Manifestantes invadem Congresso, STF e Palácio do Planalto.
Marcelo Camargo/Agência Brasil

Manifestantes invadem Congresso, STF e Palácio do Planalto.

Gabriel Santos

Garbriel Santos é alagoano, estudante da UFRGS, militante da Resistência-PSOL (RS), vascaíno e filho de Oxóssi.

1. A situação política do país ainda não foi totalmente definida.

As eleições mostraram que o Brasil estava dividido. Por pouco, Bolsonaro não venceu o segundo turno. A câmara e o senado elegeram uma maioria reacionária, com grande presença bolsonarista e da extrema direita. Lula ganhou, mas não venceu.

A situação política reacionária instaurada após o governo Dilma busca ser revertida. A vitória eleitoral de Lula e a formação de seu governo vem neste objetivo: criar condições mais favoráveis para a classe trabalhadora.

Toda análise sobre uma situação política é feita a partir de um grau de abstração, mas que busca responder: qual classe social consegue impor seu projeto de país? Qual agrupamento de classes está na ofensiva, e qual agrupamento está na defensiva durante um período significativo de tempo?

Uma situação política favorável significa que quem dita a pauta política são as forças populares. Que o grupo social que tem maioria social, e força para pressionar o congresso, são as forças populares.

A vitória do Presidente Lula a partir da Frente Ampla, é um marco para a inversão da situação reacionária. Porém, essa inversão ainda não se deu por completo.

Eu diria que no atual momento da luta de classes o que vemos é as forças populares lideradas por Lula e seu governo de Frente Ampla, disputando com a extrema direita as condições na qual essa nova situação favorável a classe trabalhadora irá surgir.

A extrema direita tenta, a todo custo, impedir que uma situação favorável às forças populares surja, e por isso, avança rumo à ruptura institucional. Porém, ao mesmo tempo, ao fazer isto, cria uma situação onde mostra sua força e atua sobre o governo, impedindo que uma situação ainda mais favorável a nosso campo de abra.

Eles buscam impor uma correlação de forças que esteja sempre em disputa, assim impedindo Lula de realizar as medidas necessárias para a reconstrução do país.

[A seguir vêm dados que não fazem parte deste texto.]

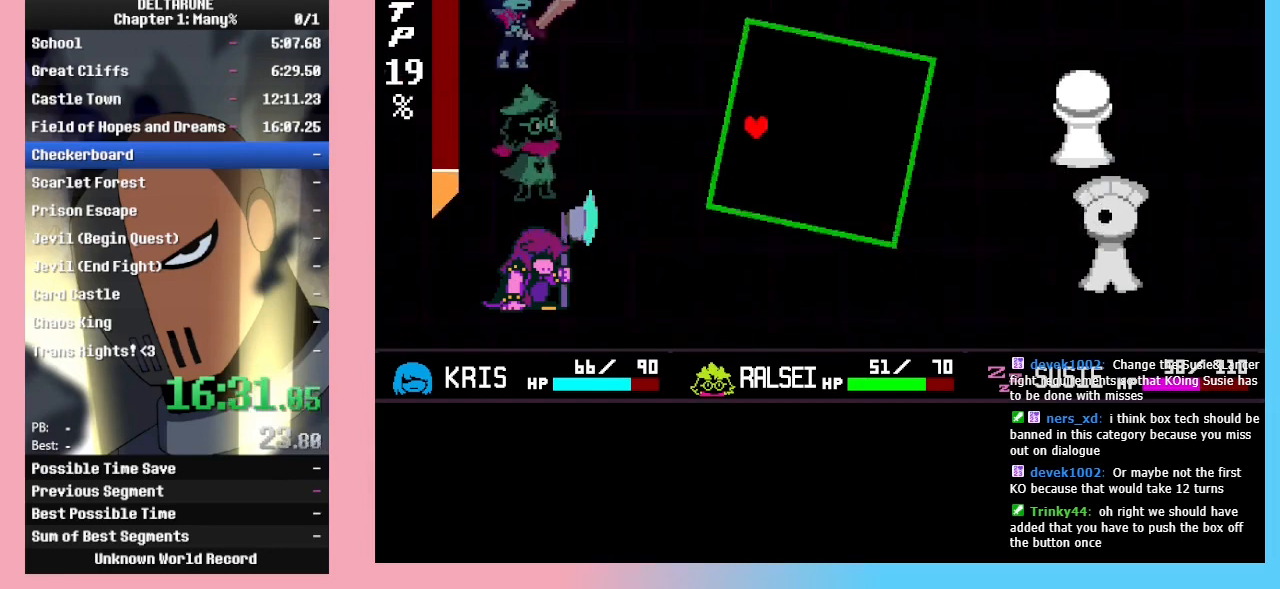
{"keys": [], "events": []}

2. A extrema direita é mais ampla que Bolsonaro e uma peça do tabuleiro da política brasileira 

A extrema direita é um polo atuante da luta política no Brasil, e isso não pode ser normalizado. Ainda não está dado qual será sua forma de atuação nem sua representação no governo Lula.

O bolsonarismo é uma frente entre diversos grupos de extrema direita e foi sua máxima representação política desde o Golpe contra Dilma.

Bolsonaro tem capital político e base partidária para ser o representante e organizar a extrema direita através do bolsonarismo. Porém, outras figuras podem assumir o papel de liderança deste setor, como o General Mourão.

A invasão ao Planalto no domingo e os acampamentos golpistas nos quartéis mostram que a extrema direita está organizada, se radicaliza para a ruptura institucional e recebe apoio financeiro.

Os rumos que a extrema direita e seu papel na política nacional dependem das próximas horas, dias e semanas. Ou seja, da resposta institucional que o governo Lula dará às tentativas de golpe. Assim como, da capacidade de resposta das forças populares nas ruas.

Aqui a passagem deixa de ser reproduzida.